Simon & Schuster has been sold for $1.62bn (£1.27bn) to a private equity firm – just months after a takeover bid by rival Penguin Random House was blocked.
New owner KKR said the company, one of the so-called “big five” English language book publishers worldwide, would continue to operate as a standalone entity and vowed that its independence would be protected.
The deal must be approved by regulators, but commentators believe it is unlikely there will be any objections.
Simon & Schuster’s writers include horror author Stephen King and journalist Bob Woodward. It is also preparing for the high-profile releases of Britney Spears’ memoir The Woman In Me and Walter Isaacson’s biography of Elon Musk later this year.
It comes after Penguin Random House, which is owned by German media giant Bertelsmann, announced in November 2020 that it planned to buy Simon & Schuster for £1.9bn.
However US federal judge Florence Pan blocked the deal in October 2022 on the grounds less competition for big-selling books would hurt the authors’ earnings. It came after the US Department of Justice filed a lawsuit in 2021 in an attempt to halt the takeover.
There had also been criticism over the deal from many in the publishing world – including from Simon & Schuster’s own author Mr King, who testified that consolidating the industry would be bad for competition.
Despite the courtroom loss, Simon & Schuster’s parent company, entertainment giant Paramount, continued to look for a buyer.

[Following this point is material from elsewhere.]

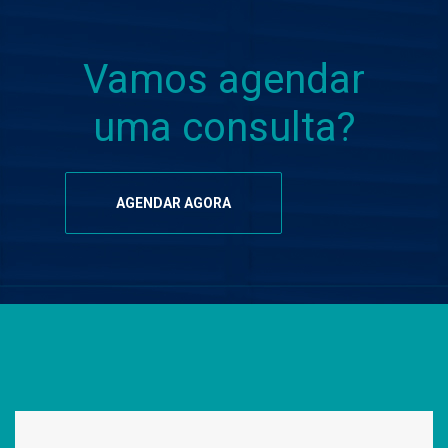
Vamos agendar
uma consulta?
AGENDAR AGORA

It is expected to spend the proceeds of the sale on paying off debt.
The company on Monday reported losses of $424m (£332m) for the three months leading up to June 30.
Simon & Schuster CEO Jonathan Karp, who will continue in his role under the new owners, said he was “delighted”.
“We will remain an independent company and not only will we continue to thrive, but with the help of KKR we can become even greater,” he added.
Richard Sarnoff, chair of media at KKR, said: “We’re not going to tell them what to buy, what to publish or what not to publish.
“There’s a 99-year legacy of editorial independence that we’re going to protect.”
Simon & Schuster, which will celebrate its centenary next year, has reported strong sales in the past two years.
KKR said there were no plans for any job losses – and instead hoped to expand the publisher’s reach internationally.
Mr Sarnoff added that KKR could run Simon & Schuster for around five to seven years before selling it on, but said no firm timeline had been decided yet.